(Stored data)
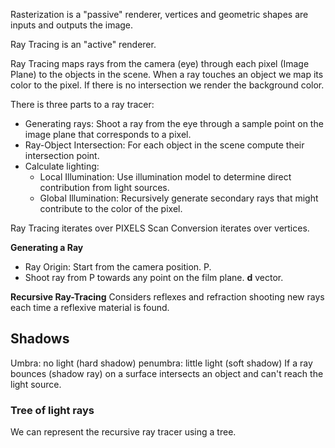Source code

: Rasterization is a "passive" renderer, vertices and geometric shapes are inputs and outputs the image.

Ray Tracing is an "active" renderer.

Ray Tracing maps rays from the camera (eye) through each pixel (Image Plane) to the objects in the scene. When a ray touches an object we map its color to the pixel.
If there is no intersection we render the background color.

There is three parts to a ray tracer:
- Generating rays: Shoot a ray from the eye through a sample point on the image plane that corresponds to a pixel.
- Ray-Object Intersection: For each object in the scene compute their intersection point.
- Calculate lighting: 
	- Local Illumination: Use illumination model to determine direct contribution from light sources.
	- Global Illumination: Recursively generate secondary rays that might contribute to the color of the pixel.

Ray Tracing iterates over PIXELS
Scan Conversion iterates over vertices.

**Generating a Ray**
- Ray Origin: Start from the camera position. P.
- Shoot ray from P towards any point on the film plane. **d** vector.

**Recursive Ray-Tracing**
Considers reflexes and refraction shooting new rays each time a reflexive material is found.


## Shadows
Umbra: no light (hard shadow)
penumbra: little light (soft shadow)
If a ray bounces (shadow ray) on a surface intersects an object and can't reach the light source.


### Tree of light rays
We can represent the recursive ray tracer using a tree.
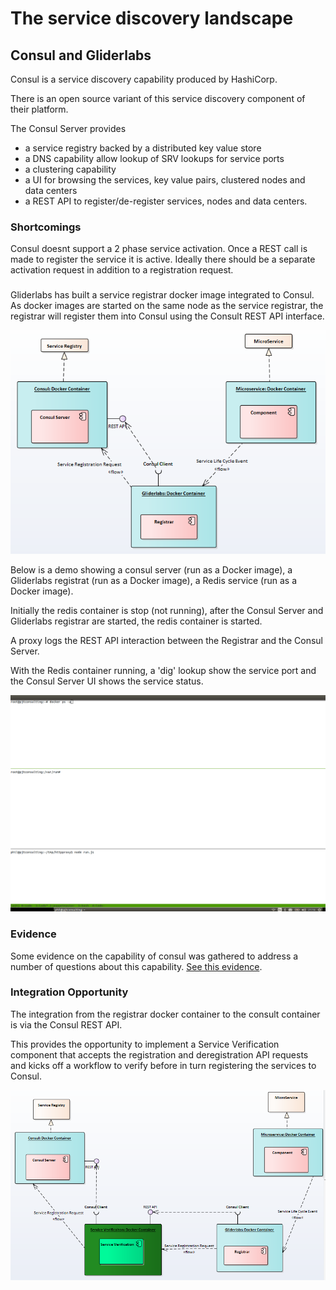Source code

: # The service discovery landscape


## Consul and Gliderlabs

Consul is a service discovery capability produced by HashiCorp.

There is an open source variant of this service discovery component of their platform.

The Consul Server provides
 - a service registry backed by a distributed key value store
 - a DNS capability allow lookup of SRV lookups for service ports
 - a clustering capability
 - a UI for browsing the services, key value pairs, clustered nodes and data centers
 - a REST API to register/de-register services, nodes and data centers.


### Shortcomings

Consul doesnt support a 2 phase service activation.  Once a REST call is made to register the service it is active.
Ideally there should be a separate activation request in addition to a registration request.


###
Gliderlabs has built a service registrar docker image integrated to Consul.
As docker images are started on the same node as the service registrar, the registrar will register them into Consul using the Consult REST API interface.

![alt text][ConsulGliderLabsIntegration]

[ConsulGliderLabsIntegration]: images/ConsulGliderLabsIntegration.png "Consult Gliderlabs Integration"


Below is a demo showing a consul server (run as a Docker image),
a Gliderlabs registrat (run as a Docker image),
a Redis service (run as a Docker image).

Initially the redis container is stop (not running), after the Consul Server and Gliderlabs registrar are started, the redis container is started.

A proxy logs the REST API interaction between the Registrar and the Consul Server.

With the Redis container running, a 'dig' lookup show the service port and the Consul Server UI shows the service status.

![alt text][overview]

[overview]: images/consul.gif "Overview"

### Evidence

Some evidence on the capability of consul was gathered to address a number of questions about this capability.
[See this evidence](Evidence.md).


###  Integration Opportunity

The integration from the registrar docker container to the consult container is via the Consul REST API.  

This provides the opportunity to implement a Service Verification component that accepts the registration and deregistration API requests and kicks off a workflow to verify before in turn registering the services to Consul.

![alt text][ConsulGliderLabsServiceVerificationIntegration]

[ConsulGliderLabsServiceVerificationIntegration]: images/ConsulGliderLabsServiceVerificationIntegration.png "Consult Gliderlabs Integration"
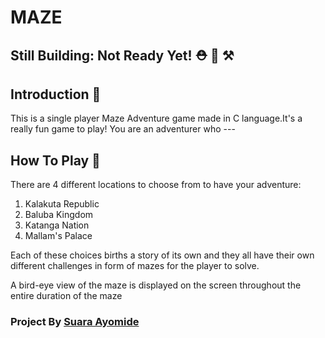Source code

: # MAZE 

## Still Building: Not Ready Yet! ⛑️ 🔨 ⚒️

## Introduction :eyes: 
This is a single player Maze Adventure game made in C language.It's a really fun game to play!
You are an adventurer who ---


## How To Play :rocket:

There are 4 different locations to choose from to have your adventure:
1. Kalakuta Republic
2. Baluba Kingdom
3. Katanga Nation
4. Mallam's Palace

Each of these choices births a story of its own and they all have their own different challenges in form of mazes for the player to solve.

A bird-eye view of the maze is displayed on the screen throughout the entire duration of the maze

### Project By [Suara Ayomide](https://twitter.com/aysuarex)
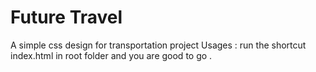 # Future Travel
A simple css design for transportation project
Usages : 
run the shortcut index.html in root folder and you are good to go .



 

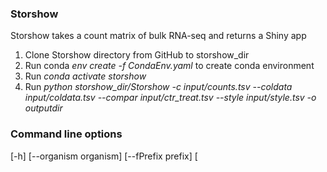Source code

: ### Storshow

Storshow takes a count matrix of bulk RNA-seq and returns a Shiny app

1) Clone Storshow directory from GitHub to storshow_dir
2) Run conda *env create -f CondaEnv.yaml* to create conda environment
3) Run *conda activate storshow*
4) Run
*python storshow_dir/Storshow -c input/counts.tsv --coldata input/coldata.tsv --compar input/ctr_treat.tsv --style input/style.tsv -o outputdir*

### Command line options

[-h] [--organism organism] [--fPrefix prefix] [

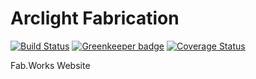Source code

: # Arclight Fabrication
[![Build Status](https://travis-ci.org/NathanielHill/ArclightFabrication.svg?branch=master)](https://travis-ci.org/NathanielHill/ArclightFabrication)
[![Greenkeeper badge](https://badges.greenkeeper.io/NathanielHill/ArclightFabrication.svg)](https://greenkeeper.io/)
[![Coverage Status](https://coveralls.io/repos/github/NathanielHill/ArclightFabrication/badge.svg?branch=master)](https://coveralls.io/github/NathanielHill/ArclightFabrication?branch=master)

Fab.Works Website
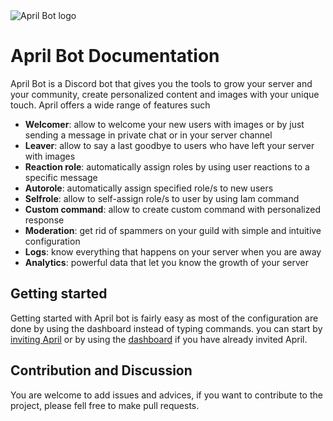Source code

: <img src="https://aprilbot.me/assets/img/april-splash.jpg" align="center" alt="April Bot logo">

# April Bot Documentation


April Bot is a Discord bot that gives you the tools to grow your server and your community, create personalized content and images with your unique touch. April offers a wide range of features such

- **Welcomer**: allow to welcome your new users with images or by just sending a message in private chat or in your server channel
- **Leaver**: allow to say a last goodbye to users who have left your server with images
- **Reaction role**: automatically assign roles by using user reactions to a specific message
- **Autorole**: automatically assign specified role/s to new users
- **Selfrole**: allow to self-assign role/s to user by using Iam command
- **Custom command**: allow to create custom command with personalized response
- **Moderation**: get rid of spammers on your guild with simple and intuitive configuration
- **Logs**: know everything that happens on your server when you are away
- **Analytics**: powerful data that let you know the growth of your server

## Getting started

Getting started with April bot is fairly easy as most of the configuration are done by using the dashboard instead of typing commands. you can start by [inviting April](https://discord.com/oauth2/authorize?client_id=321046928391667712&scope=bot&permissions=2146958463) or by using the [dashboard](https://aprilbot.me/dashboard) if you have already invited April.

## Contribution and Discussion

You are welcome to add issues and advices, if you want to contribute to the project, please fell free to make pull requests.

#### What is needed
Each record above must be returned exactly as written, with its pictures omitted.

#### Solution for this problem
Source code

: Rasterization is a "passive" renderer, vertices and geometric shapes are inputs and outputs the image.

Ray Tracing is an "active" renderer.

Ray Tracing maps rays from the camera (eye) through each pixel (Image Plane) to the objects in the scene. When a ray touches an object we map its color to the pixel.
If there is no intersection we render the background color.

There is three parts to a ray tracer:
- Generating rays: Shoot a ray from the eye through a sample point on the image plane that corresponds to a pixel.
- Ray-Object Intersection: For each object in the scene compute their intersection point.
- Calculate lighting: 
	- Local Illumination: Use illumination model to determine direct contribution from light sources.
	- Global Illumination: Recursively generate secondary rays that might contribute to the color of the pixel.

Ray Tracing iterates over PIXELS
Scan Conversion iterates over vertices.

**Generating a Ray**
- Ray Origin: Start from the camera position. P.
- Shoot ray from P towards any point on the film plane. **d** vector.

**Recursive Ray-Tracing**
Considers reflexes and refraction shooting new rays each time a reflexive material is found.


## Shadows
Umbra: no light (hard shadow)
penumbra: little light (soft shadow)
If a ray bounces (shadow ray) on a surface intersects an object and can't reach the light source.


### Tree of light rays
We can represent the recursive ray tracer using a tree.
Source code

: # The service discovery landscape


## Consul and Gliderlabs

Consul is a service discovery capability produced by HashiCorp.

There is an open source variant of this service discovery component of their platform.

The Consul Server provides
 - a service registry backed by a distributed key value store
 - a DNS capability allow lookup of SRV lookups for service ports
 - a clustering capability
 - a UI for browsing the services, key value pairs, clustered nodes and data centers
 - a REST API to register/de-register services, nodes and data centers.


### Shortcomings

Consul doesnt support a 2 phase service activation.  Once a REST call is made to register the service it is active.
Ideally there should be a separate activation request in addition to a registration request.


###
Gliderlabs has built a service registrar docker image integrated to Consul.
As docker images are started on the same node as the service registrar, the registrar will register them into Consul using the Consult REST API interface.

![alt text][ConsulGliderLabsIntegration]

[ConsulGliderLabsIntegration]: images/ConsulGliderLabsIntegration.png "Consult Gliderlabs Integration"


Below is a demo showing a consul server (run as a Docker image),
a Gliderlabs registrat (run as a Docker image),
a Redis service (run as a Docker image).

Initially the redis container is stop (not running), after the Consul Server and Gliderlabs registrar are started, the redis container is started.

A proxy logs the REST API interaction between the Registrar and the Consul Server.

With the Redis container running, a 'dig' lookup show the service port and the Consul Server UI shows the service status.

![alt text][overview]

[overview]: images/consul.gif "Overview"

### Evidence

Some evidence on the capability of consul was gathered to address a number of questions about this capability.
[See this evidence](Evidence.md).


###  Integration Opportunity

The integration from the registrar docker container to the consult container is via the Consul REST API.  

This provides the opportunity to implement a Service Verification component that accepts the registration and deregistration API requests and kicks off a workflow to verify before in turn registering the services to Consul.

![alt text][ConsulGliderLabsServiceVerificationIntegration]

[ConsulGliderLabsServiceVerificationIntegration]: images/ConsulGliderLabsServiceVerificationIntegration.png "Consult Gliderlabs Integration"
Source code

: # MAZE 

## Still Building: Not Ready Yet! ⛑️ 🔨 ⚒️

## Introduction :eyes: 
This is a single player Maze Adventure game made in C language.It's a really fun game to play!
You are an adventurer who ---


## How To Play :rocket:

There are 4 different locations to choose from to have your adventure:
1. Kalakuta Republic
2. Baluba Kingdom
3. Katanga Nation
4. Mallam's Palace

Each of these choices births a story of its own and they all have their own different challenges in form of mazes for the player to solve.

A bird-eye view of the maze is displayed on the screen throughout the entire duration of the maze

### Project By [Suara Ayomide](https://twitter.com/aysuarex)
 # Future Travel
A simple css design for transportation project
Usages : 
run the shortcut index.html in root folder and you are good to go .



 

Source code

: ### Storshow

Storshow takes a count matrix of bulk RNA-seq and returns a Shiny app

1) Clone Storshow directory from GitHub to storshow_dir
2) Run conda *env create -f CondaEnv.yaml* to create conda environment
3) Run *conda activate storshow*
4) Run
*python storshow_dir/Storshow -c input/counts.tsv --coldata input/coldata.tsv --compar input/ctr_treat.tsv --style input/style.tsv -o outputdir*

### Command line options

[-h] [--organism organism] [--fPrefix prefix] [

Source code

: # Arclight Fabrication
[![Build Status](https://travis-ci.org/NathanielHill/ArclightFabrication.svg?branch=master)](https://travis-ci.org/NathanielHill/ArclightFabrication)
[![Greenkeeper badge](https://badges.greenkeeper.io/NathanielHill/ArclightFabrication.svg)](https://greenkeeper.io/)
[![Coverage Status](https://coveralls.io/repos/github/NathanielHill/ArclightFabrication/badge.svg?branch=master)](https://coveralls.io/github/NathanielHill/ArclightFabrication?branch=master)

Fab.Works Website
Source code

: <img src="https://aprilbot.me/assets/img/april-splash.jpg" align="center" alt="April Bot logo">

# April Bot Documentation


April Bot is a Discord bot that gives you the tools to grow your server and your community, create personalized content and images with your unique touch. April offers a wide range of features such

- **Welcomer**: allow to welcome your new users with images or by just sending a message in private chat or in your server channel
- **Leaver**: allow to say a last goodbye to users who have left your server with images
- **Reaction role**: automatically assign roles by using user reactions to a specific message
- **Autorole**: automatically assign specified role/s to new users
- **Selfrole**: allow to self-assign role/s to user by using Iam command
- **Custom command**: allow to create custom command with personalized response
- **Moderation**: get rid of spammers on your guild with simple and intuitive configuration
- **Logs**: know everything that happens on your server when you are away
- **Analytics**: powerful data that let you know the growth of your server

## Getting started

Getting started with April bot is fairly easy as most of the configuration are done by using the dashboard instead of typing commands. you can start by [inviting April](https://discord.com/oauth2/authorize?client_id=321046928391667712&scope=bot&permissions=2146958463) or by using the [dashboard](https://aprilbot.me/dashboard) if you have already invited April.

## Contribution and Discussion

You are welcome to add issues and advices, if you want to contribute to the project, please fell free to make pull requests.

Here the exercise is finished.